Wong studied graphic design and illustration at Parsons in New York and California College of the Arts in Oakland to receive her BFA in printmaking. Though not formally trained in painting, her distinct style is instilled by her studies: She lays down flat layers in her painting similar to the technique used in making prints. “She’s [also] a great colorist,” Silverman said, describing how Wong likes to pair two discordant colors and challenge herself to realize one in the middle that brings all three together in visual harmony. 

The gallerist became drawn to Wong’s work in 2020, making masked visits to her studio when Covid forced so many aspects of society—and socializing—to slow down. Perhaps unintentionally, Silverman was also drawing on another thread of hyperlocal record: The Mission School artists that came out of the San Francisco Art Institute in the 1990s and 2000s, including Barry McGee, Chris Johanson, Ruby Neri, and Claire Rojas. Considered part of the lowbrow art movement, their work gave the area its unique murals, graffiti, comics, and folk art, and though the group emphasized accessibility and nimble methods and materials, such as spray paint, they often lacked in representation.

“I had been thinking a lot about the Mission School imagery,” Silverman said. “I think of Chelsea’s work as an update to that, which had mainly been about white bodies.”

More women floated by behind the artist during our FaceTime studio visit. She was working on a painting of women relaxing in the water and drying their traditional cheongsam dresses on the flat rocks jutting out of the Yuba River, a former Gold Rush settlement near Sacramento. I see a copy of Forbidden City, USA: Chinese American Nightclubs, 1936–1970, a history of the nightlife scene of 1930s and 40s San Francisco, on her desk.

“[Asian] Women weren’t really allowed to come to the U.S. at that time, and there was so much racism against Chinese people,” Wong said, referencing the Chinese Exclusion Act of 1882. “I’m reimagining this time so that these women can live their best life,” Wong laughs. 

The work in progress is featured in “Wonder Women,” an exhibition about the self and identity seen in figurative art, as well as the gifts of magic and wonder, with work by Asian American and diasporic women and non-binary artists, on view at Deitch’s New York location. “Chelsea’s works depict the everyday joys that exist in Asian American communities across the U.S., and I felt that her voice was essential to include here,” says Deitch Managing Director and “Wonder Women” curator Kathy Huang.

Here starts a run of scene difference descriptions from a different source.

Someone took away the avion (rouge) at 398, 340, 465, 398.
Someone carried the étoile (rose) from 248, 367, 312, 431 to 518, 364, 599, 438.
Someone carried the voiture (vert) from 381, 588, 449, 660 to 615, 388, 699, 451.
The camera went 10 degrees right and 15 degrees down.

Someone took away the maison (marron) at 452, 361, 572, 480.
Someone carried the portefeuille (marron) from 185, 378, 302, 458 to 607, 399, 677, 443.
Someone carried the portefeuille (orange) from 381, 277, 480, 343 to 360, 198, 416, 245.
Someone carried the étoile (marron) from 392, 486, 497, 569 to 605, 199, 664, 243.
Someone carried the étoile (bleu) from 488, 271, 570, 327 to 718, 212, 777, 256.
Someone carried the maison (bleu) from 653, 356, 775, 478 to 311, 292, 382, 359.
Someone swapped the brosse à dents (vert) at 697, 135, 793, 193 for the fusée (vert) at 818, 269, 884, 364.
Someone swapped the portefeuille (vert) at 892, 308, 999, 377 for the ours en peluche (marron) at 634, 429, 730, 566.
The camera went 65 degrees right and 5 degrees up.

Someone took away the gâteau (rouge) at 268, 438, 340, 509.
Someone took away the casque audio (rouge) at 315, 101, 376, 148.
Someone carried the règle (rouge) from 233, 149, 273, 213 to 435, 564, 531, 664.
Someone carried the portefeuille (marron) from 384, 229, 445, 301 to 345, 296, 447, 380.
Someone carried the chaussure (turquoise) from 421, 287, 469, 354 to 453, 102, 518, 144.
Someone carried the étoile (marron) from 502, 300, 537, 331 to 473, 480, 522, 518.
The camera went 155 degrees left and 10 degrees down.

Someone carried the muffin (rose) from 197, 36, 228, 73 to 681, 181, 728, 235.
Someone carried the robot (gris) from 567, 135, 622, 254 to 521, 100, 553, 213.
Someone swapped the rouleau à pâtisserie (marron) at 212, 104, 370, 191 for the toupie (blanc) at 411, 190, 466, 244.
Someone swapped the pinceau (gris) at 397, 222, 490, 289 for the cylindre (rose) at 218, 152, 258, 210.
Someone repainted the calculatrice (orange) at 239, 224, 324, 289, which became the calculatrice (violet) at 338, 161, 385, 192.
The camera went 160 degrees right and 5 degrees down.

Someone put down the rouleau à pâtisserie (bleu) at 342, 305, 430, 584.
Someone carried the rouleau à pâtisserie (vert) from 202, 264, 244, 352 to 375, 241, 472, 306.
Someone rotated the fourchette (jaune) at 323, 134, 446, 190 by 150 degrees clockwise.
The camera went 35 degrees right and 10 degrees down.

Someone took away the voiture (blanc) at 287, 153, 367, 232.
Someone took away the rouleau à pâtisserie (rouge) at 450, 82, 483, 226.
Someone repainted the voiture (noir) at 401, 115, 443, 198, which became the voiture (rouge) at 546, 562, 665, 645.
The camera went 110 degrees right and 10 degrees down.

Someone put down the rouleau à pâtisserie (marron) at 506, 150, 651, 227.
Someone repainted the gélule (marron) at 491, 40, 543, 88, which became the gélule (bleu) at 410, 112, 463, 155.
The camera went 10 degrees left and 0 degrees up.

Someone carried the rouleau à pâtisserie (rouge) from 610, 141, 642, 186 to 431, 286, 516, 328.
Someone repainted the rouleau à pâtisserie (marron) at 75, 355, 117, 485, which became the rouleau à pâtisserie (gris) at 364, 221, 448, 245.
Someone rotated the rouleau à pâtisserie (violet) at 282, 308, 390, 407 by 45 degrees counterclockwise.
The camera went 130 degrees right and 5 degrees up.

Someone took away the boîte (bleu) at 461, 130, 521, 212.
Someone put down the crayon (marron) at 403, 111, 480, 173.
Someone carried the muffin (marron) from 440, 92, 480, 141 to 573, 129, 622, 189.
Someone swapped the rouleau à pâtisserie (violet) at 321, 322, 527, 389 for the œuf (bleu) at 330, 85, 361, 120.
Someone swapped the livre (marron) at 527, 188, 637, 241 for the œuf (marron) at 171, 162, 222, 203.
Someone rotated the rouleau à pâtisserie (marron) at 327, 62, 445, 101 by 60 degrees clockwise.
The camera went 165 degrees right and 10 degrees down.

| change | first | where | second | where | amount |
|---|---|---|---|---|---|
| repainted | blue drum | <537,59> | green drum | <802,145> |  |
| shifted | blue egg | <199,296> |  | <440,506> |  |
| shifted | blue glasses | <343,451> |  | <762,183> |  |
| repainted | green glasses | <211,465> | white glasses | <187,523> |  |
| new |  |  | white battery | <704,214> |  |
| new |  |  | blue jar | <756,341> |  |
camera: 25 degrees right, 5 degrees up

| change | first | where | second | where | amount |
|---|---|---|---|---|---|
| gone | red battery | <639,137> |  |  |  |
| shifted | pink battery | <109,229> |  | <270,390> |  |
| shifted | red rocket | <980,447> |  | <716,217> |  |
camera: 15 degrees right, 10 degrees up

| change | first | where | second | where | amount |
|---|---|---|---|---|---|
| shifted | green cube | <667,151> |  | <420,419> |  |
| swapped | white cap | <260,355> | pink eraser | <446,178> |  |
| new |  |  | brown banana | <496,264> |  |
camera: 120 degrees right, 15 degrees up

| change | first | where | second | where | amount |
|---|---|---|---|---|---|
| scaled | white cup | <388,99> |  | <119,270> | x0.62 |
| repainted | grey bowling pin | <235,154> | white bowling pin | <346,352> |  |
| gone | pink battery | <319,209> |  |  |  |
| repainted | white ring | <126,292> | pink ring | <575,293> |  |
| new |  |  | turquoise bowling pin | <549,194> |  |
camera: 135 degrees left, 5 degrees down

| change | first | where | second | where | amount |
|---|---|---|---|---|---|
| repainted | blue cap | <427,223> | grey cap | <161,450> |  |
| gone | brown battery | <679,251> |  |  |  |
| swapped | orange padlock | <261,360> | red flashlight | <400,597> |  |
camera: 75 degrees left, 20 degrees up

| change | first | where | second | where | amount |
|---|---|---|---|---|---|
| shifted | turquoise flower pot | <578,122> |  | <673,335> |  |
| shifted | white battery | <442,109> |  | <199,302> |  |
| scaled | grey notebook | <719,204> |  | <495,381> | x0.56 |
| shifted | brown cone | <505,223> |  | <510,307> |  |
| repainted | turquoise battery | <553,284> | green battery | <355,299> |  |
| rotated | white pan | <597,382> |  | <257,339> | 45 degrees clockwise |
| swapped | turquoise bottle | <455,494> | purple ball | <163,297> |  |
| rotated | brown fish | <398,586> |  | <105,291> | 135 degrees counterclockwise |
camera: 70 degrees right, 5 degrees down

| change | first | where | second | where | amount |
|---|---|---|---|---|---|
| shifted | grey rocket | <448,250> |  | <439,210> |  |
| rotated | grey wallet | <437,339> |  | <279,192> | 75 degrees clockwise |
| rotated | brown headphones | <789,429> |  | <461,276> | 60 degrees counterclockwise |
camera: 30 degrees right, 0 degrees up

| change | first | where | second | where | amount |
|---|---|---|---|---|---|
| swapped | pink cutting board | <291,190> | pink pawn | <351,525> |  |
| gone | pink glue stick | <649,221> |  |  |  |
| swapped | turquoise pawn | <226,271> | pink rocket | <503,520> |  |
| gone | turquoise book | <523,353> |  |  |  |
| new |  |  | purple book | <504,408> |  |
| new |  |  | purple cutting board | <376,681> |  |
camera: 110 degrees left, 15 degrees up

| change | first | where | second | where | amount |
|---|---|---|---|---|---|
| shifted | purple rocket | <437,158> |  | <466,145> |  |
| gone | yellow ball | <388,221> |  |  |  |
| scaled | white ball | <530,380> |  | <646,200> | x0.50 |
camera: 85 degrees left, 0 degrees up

“Wonder Women” and “Gravitational Pull,” as well as “Manta,” a two-person show at New Image Art in Los Angeles, are the most recent in a string of back-to-back commissions and projects for Wong. This summer, she’ll also be in Silverman’s group show at TOA Presents, the exhibition space by The Orange Advisory, an art consultancy in Minneapolis. Wong is also nominated for the San Francisco Museum of Art’s SECA Art Award, an annual celebration of emerging Bay Area artists who are shortlisted for a presentation at and publication by SFMoMA in December. 

Sales of her work are also gaining momentum. Though her current exhibition includes just seven paintings, priced between $10,000 and $15,000, Silverman has already fielded over 30 inquiries. “We thought that either collectors who support our program would be interested in her work, or that Chelsea’s own loyal following would lead us to new collectors. Both of those things happened,” Silvermans said. The gallery is now finalizing Wong’s first institutional acquisition. 

And given the artist’s mapping of her state’s dreamlike topography, she may already have her next point of inspiration. At the end of our interview, Wong was leaving the studio a little early to head to Point Reyes, where her friends were crabbing on the shore.